The earliest Greek manuscripts up to at least the 6th century use all capital letters and were known as "uncial" or "majuscule" manuscripts. However, the 6th century saw the first signs of the early development of miniscule script that was fully developed by about the 9th century. It is only in this later miniscule manuscripts that there is any distinction between capital and lower case letters. Between the 6th and 9th centuries, manuscripts were produced in both forms in different places.
For the sacred proper names like "God", "Jesus", "Messiah", "Spirit", "Lord", "Father" and a few others, there was a practice dating from the very earliest manuscripts of the second century a system of abbreviation showing that the words represented sacred proper names. Here are a few. The abbreviation was highlighted by an overbar drawn atop the letters (not reproduced below). These were known as "nomina sacra".
God -> Θεός -> ΘΣ
Lord -> Κύριος -> ΚΣ
Jesus -> Ἰησοῦς - ΙΣ
Spirit/Ghost -> Πνεῦμα -> ΠΝΑ
Savior -> Σωτήρ -> ΣΗΡ
Thus, if we follow the earliest manuscripts (at a time before the formal doctrine of Trinitarianism/Arianism/Modalism/etc even developed) we see that the word "Sprit" in numerous places was regarded as sacred.
For more information see https://en.wikipedia.org/wiki/Nomina_sacra
In modern translations since about 1960, capitalisation of "Holy Spirit" is more restrained than in the earliest manuscripts.

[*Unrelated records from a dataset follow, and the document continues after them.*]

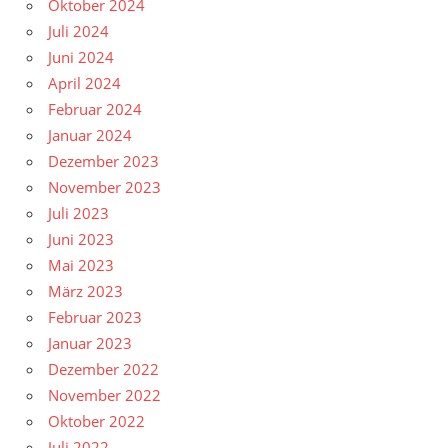
Oktober 2024
Juli 2024
Juni 2024
April 2024
Februar 2024
Januar 2024
Dezember 2023
November 2023
Juli 2023
Juni 2023
Mai 2023
März 2023
Februar 2023
Januar 2023
Dezember 2022
November 2022
Oktober 2022
Juli 2022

The Greek phrase "pneuma hagios" (= Holy Spirit) occurs 90 times in the NT. Here are the first few: Matt 1:18, 20, 3:11, 12:32, 28:19, Mark 1:8, 3:29, 12:36, 13:11, Luke 1:15, 35, 41, 67, 2:25, 26, 3:16, 22, etc. (The writer Luke uses this phrase more than any other NT author and more than all other NT authors combined.)